### The task
Only the pictures are to be dropped; return all other data below exactly.

---------- Data for the task ----------

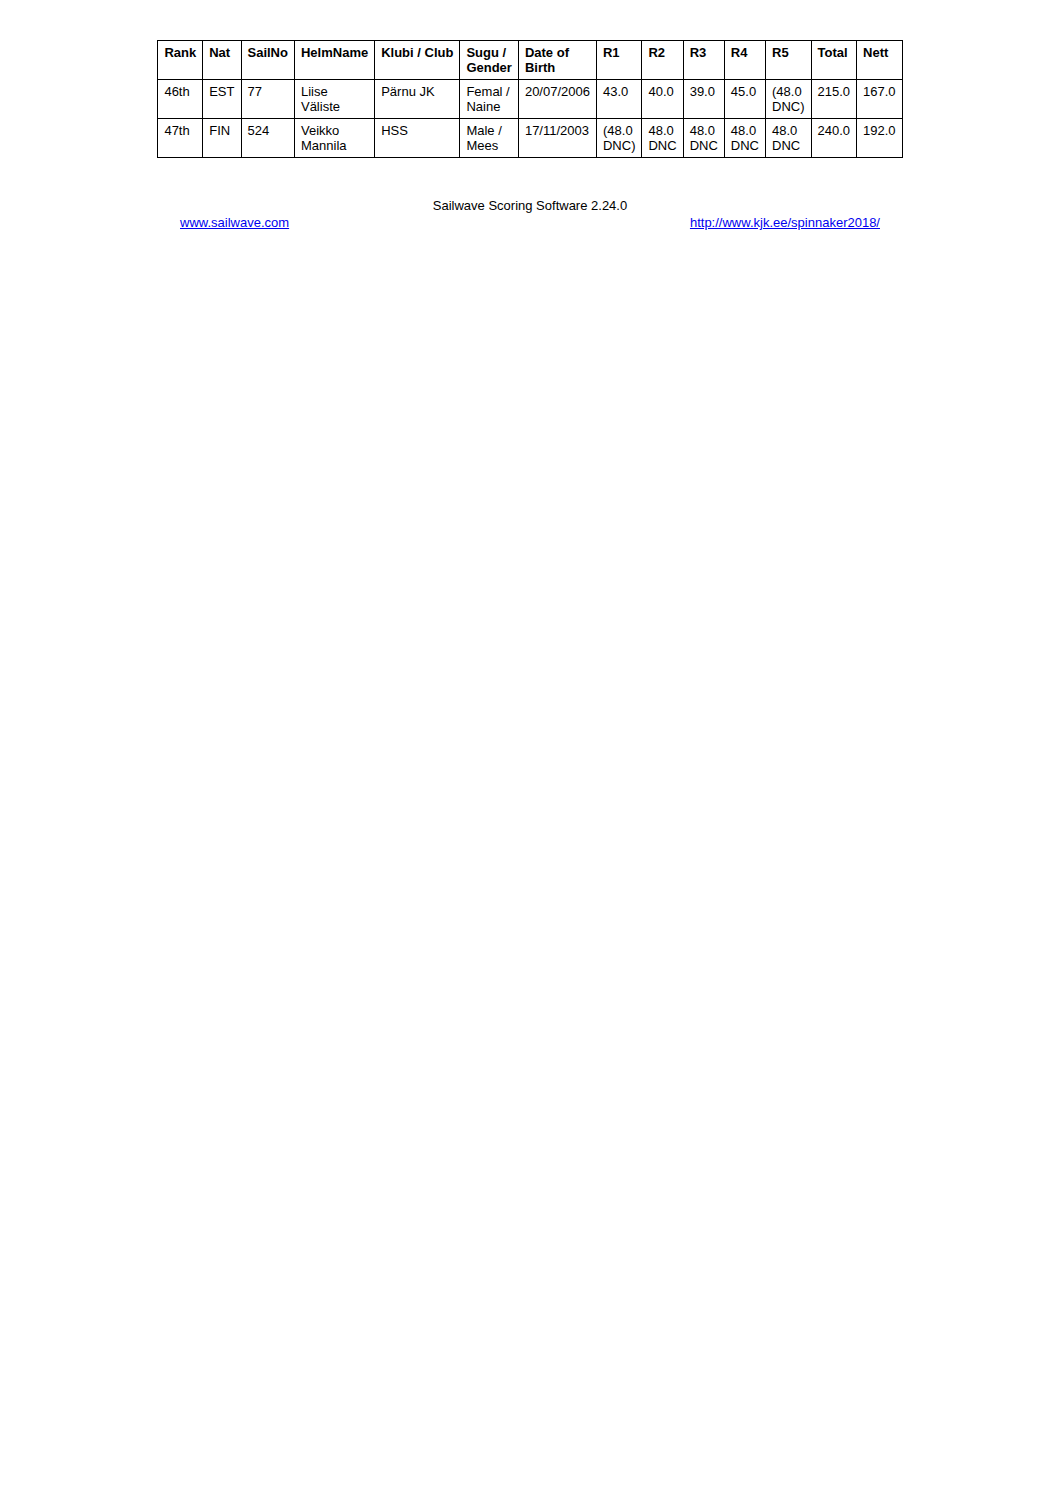| Rank | Nat | SailNo | HelmName | Klubi / Club | Sugu / Gender | Date of Birth | R1 | R2 | R3 | R4 | R5 | Total | Nett |
| --- | --- | --- | --- | --- | --- | --- | --- | --- | --- | --- | --- | --- | --- |
| 46th | EST | 77 | Liise Väliste | Pärnu JK | Femal / Naine | 20/07/2006 | 43.0 | 40.0 | 39.0 | 45.0 | (48.0 DNC) | 215.0 | 167.0 |
| 47th | FIN | 524 | Veikko Mannila | HSS | Male / Mees | 17/11/2003 | (48.0 DNC) | 48.0 DNC | 48.0 DNC | 48.0 DNC | 48.0 DNC | 240.0 | 192.0 |
Sailwave Scoring Software 2.24.0
www.sailwave.com http://www.kjk.ee/spinnaker2018/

----------

### Answer for the task
| Rank | Nat | SailNo | HelmName | Klubi / Club | Sugu / Gender | Date of Birth | R1 | R2 | R3 | R4 | R5 | Total | Nett |
| --- | --- | --- | --- | --- | --- | --- | --- | --- | --- | --- | --- | --- | --- |
| 46th | EST | 77 | Liise Väliste | Pärnu JK | Femal / Naine | 20/07/2006 | 43.0 | 40.0 | 39.0 | 45.0 | (48.0 DNC) | 215.0 | 167.0 |
| 47th | FIN | 524 | Veikko Mannila | HSS | Male / Mees | 17/11/2003 | (48.0 DNC) | 48.0 DNC | 48.0 DNC | 48.0 DNC | 48.0 DNC | 240.0 | 192.0 |
Sailwave Scoring Software 2.24.0
www.sailwave.com http://www.kjk.ee/spinnaker2018/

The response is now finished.